**TEXT BLOCK**
-- Opening Marker --

The primary issue remains GHG emission reductions. However, talk to investors or visionary businesses and the issue of water scarcity poses a far greater risk to business continuity than the global reserves of oil. The global sustainability agenda has become fixated on carbon footprints, carbon accounting, carbon trading, carbon neutrality etc. as the dominant issue to be addressed as part of climate change. Let's be clear that this has shown a way to help provide focus to measure, reduce and communicate GHG emission reductions and provided focus to carbon intensive processes and products. Water however, is often seen as the poorer cousin, and through Copenhagen this continues to be the case.
Clearly, there needs to be a change in focus for water professionals to learn the lessons from carbon and a need to define the concepts of water footprinting and water neutrality and raise the seriousness at which business and governments need to take water management. European legislation is changing to achieve the Water Framework Directive's aim to have good or high quality water across the EU by 2015. Businesses will now be required to maximise both water efficiency and quality.
In terms of wider profile raising, a credible strategy needs to be in place and currently, the International Organization for Standardization (ISO) has begun consultation on the development of a standard to measure a water footprint and is forecast to be ready for 2011.This is a turning point of credibility for water footprinting and the real challenge will be to integrate existing and parallel work already carried out by the water footprint network, UNEP-SETAC life cycle initiative and the water tool from WBCSD to name but a few. The problem being addressed is that without a standardised and widely-accepted methodology on how to calculate the amount of direct site water use, or indirect water embedded in a product, the outputs lack conviction and robust action cannot be taken.

-- Closing Marker --

**WHAT TO WORK ON**
- A) In one to three sentences, explain why the text on water footprinting says a standardized, widely accepted method for calculating water use is needed.
- B) Please duplicate a passage from the text on water footprinting, beginning at the words "In terms of" and stopping after "cannot be taken.".
The listing has no role in this work.

Records from a dataset:
-- Opening Marker --

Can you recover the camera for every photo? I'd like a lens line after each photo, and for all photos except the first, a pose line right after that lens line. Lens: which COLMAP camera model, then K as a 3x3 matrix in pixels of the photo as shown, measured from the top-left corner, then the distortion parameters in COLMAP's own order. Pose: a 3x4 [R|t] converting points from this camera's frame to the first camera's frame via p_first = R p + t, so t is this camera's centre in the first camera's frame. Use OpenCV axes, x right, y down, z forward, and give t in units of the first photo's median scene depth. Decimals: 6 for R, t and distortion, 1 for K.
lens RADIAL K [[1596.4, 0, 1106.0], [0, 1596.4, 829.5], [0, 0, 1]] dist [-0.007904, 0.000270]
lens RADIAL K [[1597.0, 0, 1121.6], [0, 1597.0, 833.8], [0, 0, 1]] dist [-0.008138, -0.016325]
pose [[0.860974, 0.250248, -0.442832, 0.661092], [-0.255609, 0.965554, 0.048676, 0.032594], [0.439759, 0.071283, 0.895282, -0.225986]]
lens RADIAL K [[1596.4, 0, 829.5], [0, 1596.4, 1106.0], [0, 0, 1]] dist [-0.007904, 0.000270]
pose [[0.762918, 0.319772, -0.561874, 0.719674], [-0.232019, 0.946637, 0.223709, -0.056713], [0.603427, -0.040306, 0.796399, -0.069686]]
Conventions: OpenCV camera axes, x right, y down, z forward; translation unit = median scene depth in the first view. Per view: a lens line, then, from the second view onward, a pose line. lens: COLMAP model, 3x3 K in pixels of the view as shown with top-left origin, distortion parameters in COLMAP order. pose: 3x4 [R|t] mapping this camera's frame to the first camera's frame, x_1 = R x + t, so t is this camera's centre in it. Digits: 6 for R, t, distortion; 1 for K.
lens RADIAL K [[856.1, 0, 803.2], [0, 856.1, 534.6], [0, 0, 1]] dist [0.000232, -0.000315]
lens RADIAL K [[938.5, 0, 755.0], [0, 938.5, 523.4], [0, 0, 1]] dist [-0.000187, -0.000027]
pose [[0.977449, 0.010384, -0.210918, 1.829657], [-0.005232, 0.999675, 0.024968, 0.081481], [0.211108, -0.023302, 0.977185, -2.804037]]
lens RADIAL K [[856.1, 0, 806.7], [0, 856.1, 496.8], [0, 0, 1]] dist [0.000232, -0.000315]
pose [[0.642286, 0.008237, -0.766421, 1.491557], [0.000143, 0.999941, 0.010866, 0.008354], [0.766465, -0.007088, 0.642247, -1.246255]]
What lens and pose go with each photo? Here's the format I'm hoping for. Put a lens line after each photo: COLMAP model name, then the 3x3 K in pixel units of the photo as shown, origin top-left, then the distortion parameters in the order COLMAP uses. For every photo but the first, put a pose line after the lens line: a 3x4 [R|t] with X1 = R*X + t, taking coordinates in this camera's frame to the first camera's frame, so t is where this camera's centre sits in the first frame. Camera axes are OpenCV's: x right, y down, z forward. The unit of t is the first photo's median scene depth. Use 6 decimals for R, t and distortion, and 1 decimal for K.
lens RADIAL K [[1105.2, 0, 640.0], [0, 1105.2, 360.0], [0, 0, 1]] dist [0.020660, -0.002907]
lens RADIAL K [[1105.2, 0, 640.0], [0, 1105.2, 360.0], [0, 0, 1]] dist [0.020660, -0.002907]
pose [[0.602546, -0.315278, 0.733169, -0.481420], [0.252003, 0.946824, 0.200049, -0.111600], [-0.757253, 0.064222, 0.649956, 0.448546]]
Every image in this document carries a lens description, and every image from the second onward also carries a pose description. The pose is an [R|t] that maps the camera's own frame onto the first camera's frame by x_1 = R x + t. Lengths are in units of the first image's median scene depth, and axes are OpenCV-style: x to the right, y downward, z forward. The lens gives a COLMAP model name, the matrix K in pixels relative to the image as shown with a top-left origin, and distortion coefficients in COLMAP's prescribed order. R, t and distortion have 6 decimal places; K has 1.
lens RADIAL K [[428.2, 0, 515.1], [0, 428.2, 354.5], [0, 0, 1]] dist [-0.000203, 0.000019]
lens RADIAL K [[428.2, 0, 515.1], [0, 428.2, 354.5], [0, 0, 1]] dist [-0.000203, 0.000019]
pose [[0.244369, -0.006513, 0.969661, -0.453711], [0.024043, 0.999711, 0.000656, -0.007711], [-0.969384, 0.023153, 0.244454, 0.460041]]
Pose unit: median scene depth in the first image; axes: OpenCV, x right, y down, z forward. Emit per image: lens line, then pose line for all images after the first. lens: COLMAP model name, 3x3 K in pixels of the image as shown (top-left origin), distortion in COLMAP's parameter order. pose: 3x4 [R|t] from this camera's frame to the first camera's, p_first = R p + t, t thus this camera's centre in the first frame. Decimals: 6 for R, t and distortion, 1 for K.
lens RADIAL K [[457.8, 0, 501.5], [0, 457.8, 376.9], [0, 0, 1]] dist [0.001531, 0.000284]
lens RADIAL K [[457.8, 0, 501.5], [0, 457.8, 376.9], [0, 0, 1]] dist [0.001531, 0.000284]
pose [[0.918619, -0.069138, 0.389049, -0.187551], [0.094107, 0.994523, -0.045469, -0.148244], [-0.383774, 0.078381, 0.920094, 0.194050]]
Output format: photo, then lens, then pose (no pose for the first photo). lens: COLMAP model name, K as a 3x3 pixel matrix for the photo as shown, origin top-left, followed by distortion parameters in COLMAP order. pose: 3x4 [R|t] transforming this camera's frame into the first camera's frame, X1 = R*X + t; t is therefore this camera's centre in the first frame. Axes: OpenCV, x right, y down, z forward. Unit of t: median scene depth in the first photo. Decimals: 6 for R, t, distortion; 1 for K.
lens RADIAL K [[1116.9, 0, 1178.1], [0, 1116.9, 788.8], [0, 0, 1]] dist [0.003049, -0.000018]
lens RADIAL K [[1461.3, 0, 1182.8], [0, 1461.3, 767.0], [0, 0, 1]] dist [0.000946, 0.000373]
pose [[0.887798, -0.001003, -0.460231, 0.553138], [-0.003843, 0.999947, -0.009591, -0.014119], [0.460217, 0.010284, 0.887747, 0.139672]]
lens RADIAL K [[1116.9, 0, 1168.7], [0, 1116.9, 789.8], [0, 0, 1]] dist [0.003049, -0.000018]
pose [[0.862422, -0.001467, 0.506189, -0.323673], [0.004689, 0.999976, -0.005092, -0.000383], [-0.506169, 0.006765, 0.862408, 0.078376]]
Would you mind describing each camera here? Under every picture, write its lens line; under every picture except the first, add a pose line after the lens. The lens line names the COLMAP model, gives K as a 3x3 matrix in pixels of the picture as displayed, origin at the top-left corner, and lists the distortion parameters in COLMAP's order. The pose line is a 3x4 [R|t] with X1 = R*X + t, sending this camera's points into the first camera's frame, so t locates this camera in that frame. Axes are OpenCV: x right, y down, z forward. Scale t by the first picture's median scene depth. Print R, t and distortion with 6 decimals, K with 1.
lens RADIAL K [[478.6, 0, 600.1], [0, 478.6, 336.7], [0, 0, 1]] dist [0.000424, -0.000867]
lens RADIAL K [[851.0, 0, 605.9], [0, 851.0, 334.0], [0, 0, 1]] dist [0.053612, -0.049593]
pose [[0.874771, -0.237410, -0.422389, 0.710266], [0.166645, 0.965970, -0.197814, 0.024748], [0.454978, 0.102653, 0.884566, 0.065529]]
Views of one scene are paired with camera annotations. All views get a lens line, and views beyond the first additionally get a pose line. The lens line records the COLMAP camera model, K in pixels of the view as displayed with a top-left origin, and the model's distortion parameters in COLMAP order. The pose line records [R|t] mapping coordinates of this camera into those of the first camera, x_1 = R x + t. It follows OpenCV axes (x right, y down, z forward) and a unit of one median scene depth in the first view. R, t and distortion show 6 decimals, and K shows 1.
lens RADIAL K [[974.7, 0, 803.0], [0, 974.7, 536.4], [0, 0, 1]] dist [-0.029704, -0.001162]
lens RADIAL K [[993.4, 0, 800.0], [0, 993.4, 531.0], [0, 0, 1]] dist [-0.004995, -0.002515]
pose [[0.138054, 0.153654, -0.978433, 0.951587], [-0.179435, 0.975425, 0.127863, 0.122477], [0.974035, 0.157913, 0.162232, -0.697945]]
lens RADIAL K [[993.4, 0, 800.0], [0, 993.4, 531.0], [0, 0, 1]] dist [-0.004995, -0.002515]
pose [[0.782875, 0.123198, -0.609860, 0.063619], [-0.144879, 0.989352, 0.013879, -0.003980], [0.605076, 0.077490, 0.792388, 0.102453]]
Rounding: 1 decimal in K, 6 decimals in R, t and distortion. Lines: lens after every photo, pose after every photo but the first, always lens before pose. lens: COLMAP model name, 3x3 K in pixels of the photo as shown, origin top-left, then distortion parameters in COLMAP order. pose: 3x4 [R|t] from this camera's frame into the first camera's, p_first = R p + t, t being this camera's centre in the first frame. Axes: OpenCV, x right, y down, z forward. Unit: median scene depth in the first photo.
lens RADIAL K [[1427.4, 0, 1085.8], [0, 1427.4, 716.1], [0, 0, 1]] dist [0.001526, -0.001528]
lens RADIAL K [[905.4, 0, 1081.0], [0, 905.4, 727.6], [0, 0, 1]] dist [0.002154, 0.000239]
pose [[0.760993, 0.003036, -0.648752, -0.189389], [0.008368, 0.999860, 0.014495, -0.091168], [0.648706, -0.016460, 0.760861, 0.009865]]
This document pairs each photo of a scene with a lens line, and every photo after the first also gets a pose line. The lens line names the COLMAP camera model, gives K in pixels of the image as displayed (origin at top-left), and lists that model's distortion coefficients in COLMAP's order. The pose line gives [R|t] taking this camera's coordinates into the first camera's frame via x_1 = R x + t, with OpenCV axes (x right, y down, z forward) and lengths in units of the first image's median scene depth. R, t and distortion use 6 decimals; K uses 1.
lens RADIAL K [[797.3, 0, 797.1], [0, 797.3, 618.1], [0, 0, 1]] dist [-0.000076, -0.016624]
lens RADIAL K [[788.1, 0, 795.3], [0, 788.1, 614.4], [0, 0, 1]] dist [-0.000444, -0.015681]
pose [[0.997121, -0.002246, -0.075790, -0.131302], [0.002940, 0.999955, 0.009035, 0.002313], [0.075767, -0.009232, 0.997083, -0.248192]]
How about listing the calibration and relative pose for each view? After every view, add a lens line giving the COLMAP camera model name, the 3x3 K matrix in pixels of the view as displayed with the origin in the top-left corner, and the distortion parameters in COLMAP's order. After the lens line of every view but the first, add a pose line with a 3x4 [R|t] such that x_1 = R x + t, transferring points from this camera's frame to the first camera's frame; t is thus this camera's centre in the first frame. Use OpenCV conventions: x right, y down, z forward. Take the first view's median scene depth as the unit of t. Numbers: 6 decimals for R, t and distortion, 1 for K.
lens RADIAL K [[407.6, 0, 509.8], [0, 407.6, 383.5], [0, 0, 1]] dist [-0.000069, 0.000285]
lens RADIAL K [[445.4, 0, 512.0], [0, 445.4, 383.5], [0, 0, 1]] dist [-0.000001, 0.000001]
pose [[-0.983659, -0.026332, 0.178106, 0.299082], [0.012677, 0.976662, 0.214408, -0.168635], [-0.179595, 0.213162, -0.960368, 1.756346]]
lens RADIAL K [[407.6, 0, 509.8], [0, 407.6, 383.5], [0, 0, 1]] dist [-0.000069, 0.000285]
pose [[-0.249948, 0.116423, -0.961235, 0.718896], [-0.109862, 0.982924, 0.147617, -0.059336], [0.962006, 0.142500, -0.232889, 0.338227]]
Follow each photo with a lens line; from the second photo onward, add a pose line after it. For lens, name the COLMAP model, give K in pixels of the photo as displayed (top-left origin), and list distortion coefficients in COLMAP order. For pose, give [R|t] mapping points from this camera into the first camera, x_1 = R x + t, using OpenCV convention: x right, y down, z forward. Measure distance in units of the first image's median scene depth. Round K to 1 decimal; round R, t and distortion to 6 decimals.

-- Closing Marker --

**SOLUTIONS TO EACH TASK**
- A) Without a standardized and widely accepted method for calculating direct site water use or the indirect water embedded in a product, the outputs lack conviction. Robust action therefore cannot be taken.

- B)
In terms of wider profile raising, a credible strategy needs to be in place and currently, the International Organization for Standardization (ISO) has begun consultation on the development of a standard to measure a water footprint and is forecast to be ready for 2011.This is a turning point of credibility for water footprinting and the real challenge will be to integrate existing and parallel work already carried out by the water footprint network, UNEP-SETAC life cycle initiative and the water tool from WBCSD to name but a few. The problem being addressed is that without a standardised and widely-accepted methodology on how to calculate the amount of direct site water use, or indirect water embedded in a product, the outputs lack conviction and robust action cannot be taken.